It was great to sign a new contract with Preston North End last week and have that extra security as I look to develop as a player.
The past couple of times that I’ve been in the closing stages of my contract, it has been nearer to the end of the season that things got sorted out and agreed.
So to have everything agreed in November was a big boost to me.
I know that I will be here for the next couple of years and can focus on my game without worrying about a contract.
It was last month when things started to move with regards to a new deal.
My agent had come to watch Preston’s game against Huddersfield and he rang me the next afternoon to say the club had approached him about sorting a deal out.
I was delighted to hear that and it didn’t take very long for everything to be sorted out.
I love this club, I’ve been here a long time from when I was a kid.
In terms of appearances in the first team, I’ve not had too many here.
But every player is different when it comes to how quickly they develop. Some lads come through a lot quicker than others, it just depends on different things.
People forget that I made my debut when I was only 17, so my chance came early.
They probably assume I’m older than I am and that maybe I should have played more games by now.
I’ve still got developing to do and the contract shows that the manager and club have got faith in me to do that.
The two games I’ve played in the first team this season both came in the League Cup against Bournemouth and Newcastle.
The gaffer showed a lot of faith to put me in for those matches.
Bournemouth was brilliant – to beat a side from the Premier League was special.
Everything about the night was good – the preparation, flying down there and then the way the game went.
To take the lead, then fall behind and come back to win in extra time, showed a lot of character.
I played the full game, all 120 minutes, and it was a great learning curve for me.
Newcastle in the following round was a night to forget in terms of the result.
But there were still things to take from the trip to St James’ Park.
There was all the build-up and then to step out on to the pitch in front of 49,000 people was quite an experience.
It is not every day that you get to play in front of a big crowd like that.
Part of my development as a player has included loan spells at other clubs.
I spent the whole of the 2013/14 season with York City, playing a lot of games in League Two.
After that, I went to Tranmere Rovers, Southport and then last season, I spent four or five months in Wales with Newport County.
I really enjoyed it at Newport. They were in a battle to stay in the Football League and we achieved that.
The pitch at Rodney Parade wasn’t the best and quite a few games got called off.
But everything else about the club was great – the fans, the players and staff.
There was a change of manager while I was there and between us all, we got ourselves out of trouble.
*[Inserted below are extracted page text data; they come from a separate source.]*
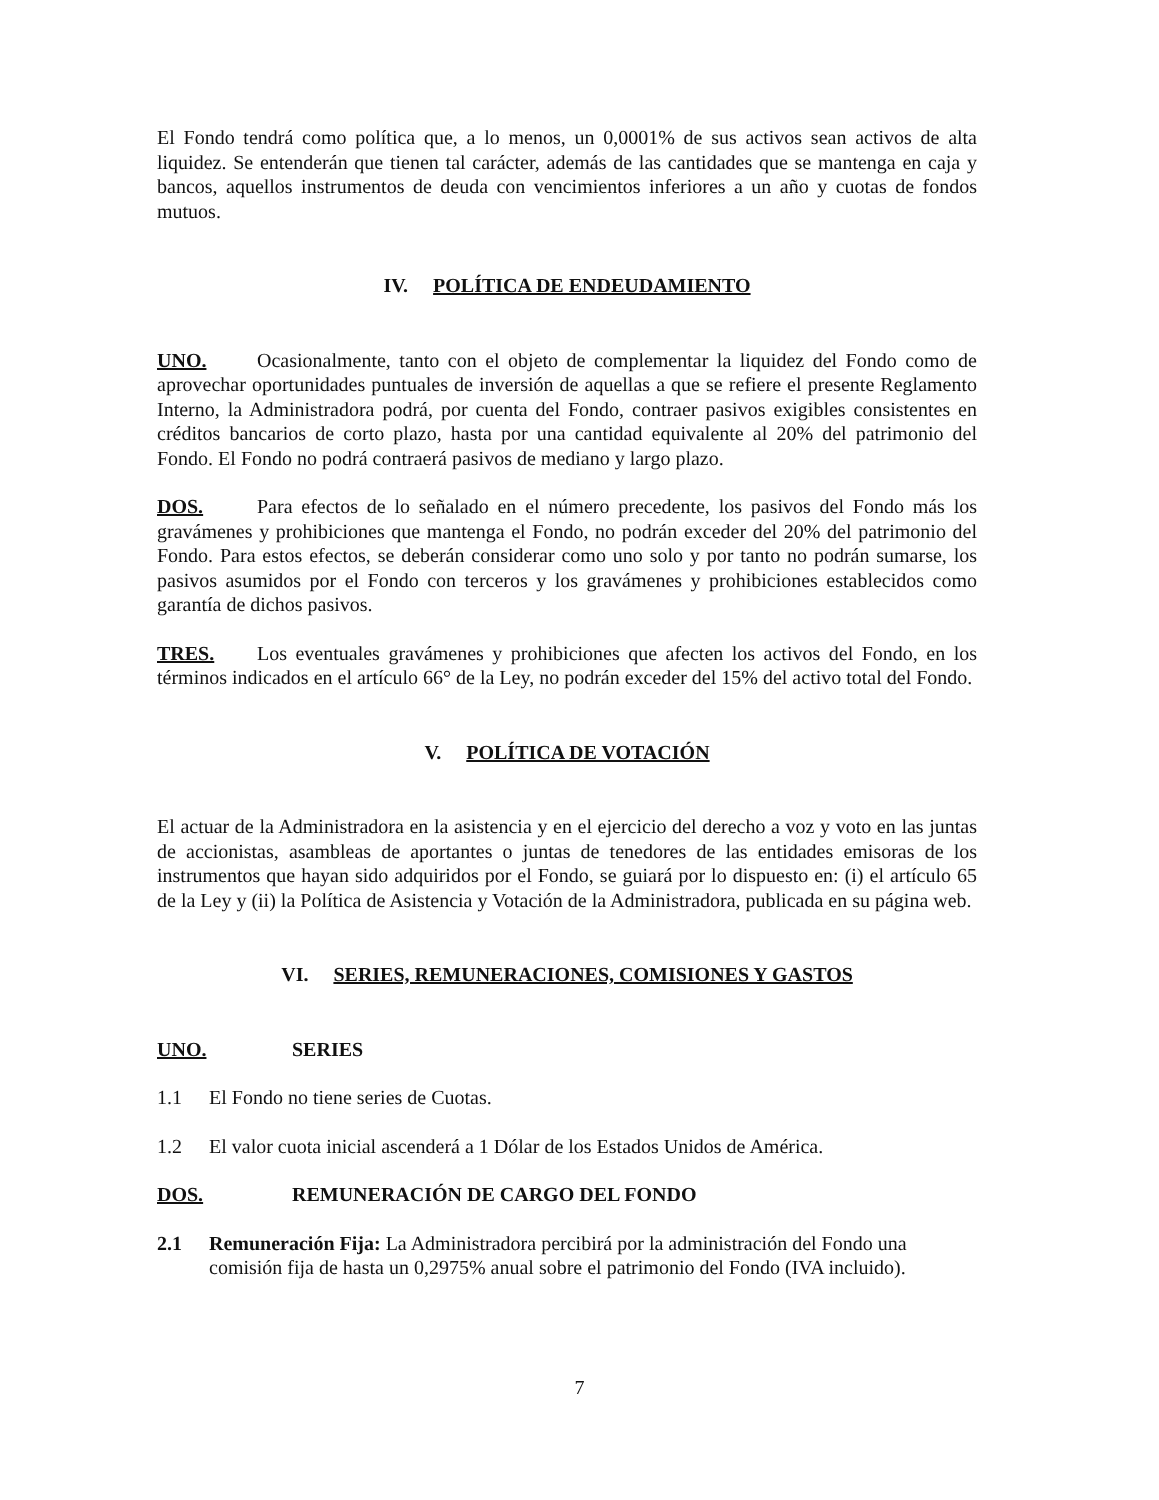El Fondo tendrá como política que, a lo menos, un 0,0001% de sus activos sean activos de alta liquidez. Se entenderán que tienen tal carácter, además de las cantidades que se mantenga en caja y bancos, aquellos instrumentos de deuda con vencimientos inferiores a un año y cuotas de fondos mutuos.
IV. POLÍTICA DE ENDEUDAMIENTO
UNO. Ocasionalmente, tanto con el objeto de complementar la liquidez del Fondo como de aprovechar oportunidades puntuales de inversión de aquellas a que se refiere el presente Reglamento Interno, la Administradora podrá, por cuenta del Fondo, contraer pasivos exigibles consistentes en créditos bancarios de corto plazo, hasta por una cantidad equivalente al 20% del patrimonio del Fondo. El Fondo no podrá contraerá pasivos de mediano y largo plazo.
DOS. Para efectos de lo señalado en el número precedente, los pasivos del Fondo más los gravámenes y prohibiciones que mantenga el Fondo, no podrán exceder del 20% del patrimonio del Fondo. Para estos efectos, se deberán considerar como uno solo y por tanto no podrán sumarse, los pasivos asumidos por el Fondo con terceros y los gravámenes y prohibiciones establecidos como garantía de dichos pasivos.
TRES. Los eventuales gravámenes y prohibiciones que afecten los activos del Fondo, en los términos indicados en el artículo 66° de la Ley, no podrán exceder del 15% del activo total del Fondo.
V. POLÍTICA DE VOTACIÓN
El actuar de la Administradora en la asistencia y en el ejercicio del derecho a voz y voto en las juntas de accionistas, asambleas de aportantes o juntas de tenedores de las entidades emisoras de los instrumentos que hayan sido adquiridos por el Fondo, se guiará por lo dispuesto en: (i) el artículo 65 de la Ley y (ii) la Política de Asistencia y Votación de la Administradora, publicada en su página web.
VI. SERIES, REMUNERACIONES, COMISIONES Y GASTOS
UNO. SERIES
1.1 El Fondo no tiene series de Cuotas.
1.2 El valor cuota inicial ascenderá a 1 Dólar de los Estados Unidos de América.
DOS. REMUNERACIÓN DE CARGO DEL FONDO
2.1 Remuneración Fija: La Administradora percibirá por la administración del Fondo una comisión fija de hasta un 0,2975% anual sobre el patrimonio del Fondo (IVA incluido).
7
One of our games during the loan spell was televised live on Welsh TV – an FA Cup tie against Blackburn Rovers.
There came a time during the loan spell at Newport when Preston wanted to call me back.
A couple of the lads had got injuries and they needed me to go on the bench for the away game at Bolton Wanderers in March.
I came back and travelled with the team to Bolton but North End could not get the clearance for me to play.
With Newport being a Welsh club, my loan was classed as an international transfer and could not be cut short.
So I went back to Newport and finished the season with them, getting some more games under my belt.
I see loan spells as being very important for young players.
Playing different systems for different clubs in different leagues can only help your development.
If you look at the careers of a lot of the top players, quite a lot of them went out on loan when they were young.
While I made my Preston debut in 2013 as a left-back, I see myself now as a central defender.
I came through the youth team as a centre-half but when it came to the first team, they saw it as a safer option to play a young player at left-back. I’m comfortable playing as a left-back but as my career goes on, I see myself as one of the two centre-backs or on the left side of a three-man defence.
Another part of developing as a player is training with the more experienced lads.
Tom Clarke, Alex Baptiste, Paul Huntington and Bailey Wright are four defenders with plenty of experience and games under their belts.
You can learn so much from them in training, by working alongside them and seeing what they do.
Bailey came through the youth system like I have done.
He’s three years older than me but to see someone come down the same path is great.
Over the last few years, Bailey has played lots of games in Preston’s first team and that is encouraging for any young player – it shows what can be done.